> **Your objective**
Only the lines from the one holding "focal_35mm: 24" to the end of the data should be echoed, exactly as they appear, minus the pictures.

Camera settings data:
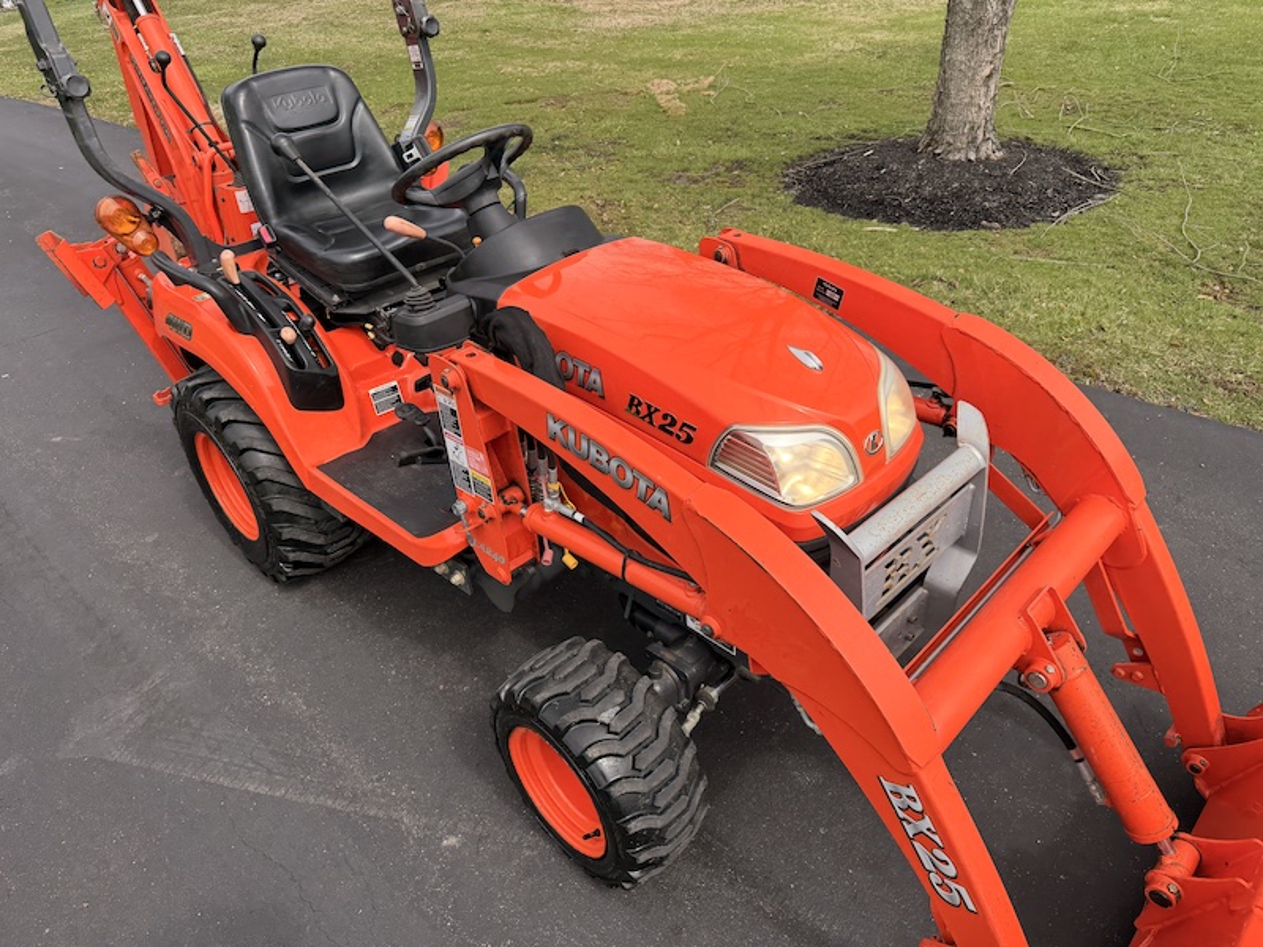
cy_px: 474
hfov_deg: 71.6
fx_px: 876
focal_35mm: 24
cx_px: 632
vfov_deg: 56.8
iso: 100
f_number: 1.78
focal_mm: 6.76
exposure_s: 1/3425
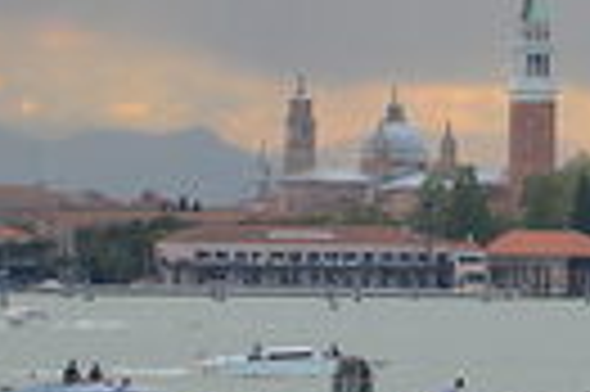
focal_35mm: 720
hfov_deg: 2.9
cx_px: 581
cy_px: -117
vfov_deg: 1.9
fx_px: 11790
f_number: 5.6
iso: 100
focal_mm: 105
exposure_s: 1/125
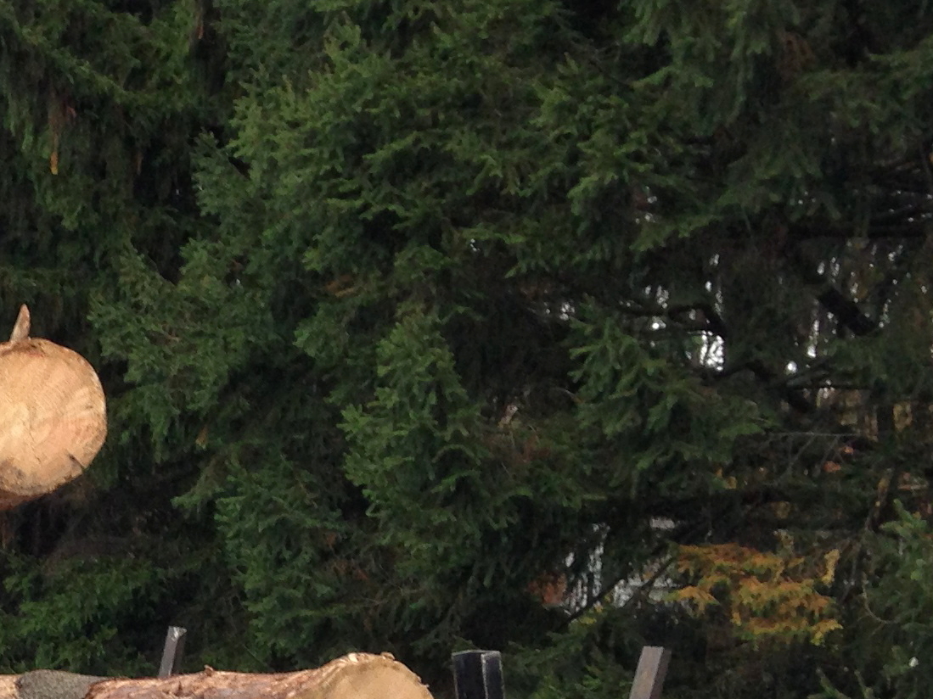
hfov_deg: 18.7
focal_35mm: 98
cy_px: 807
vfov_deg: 14.7
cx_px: -258
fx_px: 2641
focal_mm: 4.13
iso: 80
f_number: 2.4
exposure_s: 1/120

> **Answer section**
focal_35mm: 24
cx_px: 632
vfov_deg: 56.8
iso: 100
f_number: 1.78
focal_mm: 6.76
exposure_s: 1/3425
focal_35mm: 720
hfov_deg: 2.9
cx_px: 581
cy_px: -117
vfov_deg: 1.9
fx_px: 11790
f_number: 5.6
iso: 100
focal_mm: 105
exposure_s: 1/125
hfov_deg: 18.7
focal_35mm: 98
cy_px: 807
vfov_deg: 14.7
cx_px: -258
fx_px: 2641
focal_mm: 4.13
iso: 80
f_number: 2.4
exposure_s: 1/120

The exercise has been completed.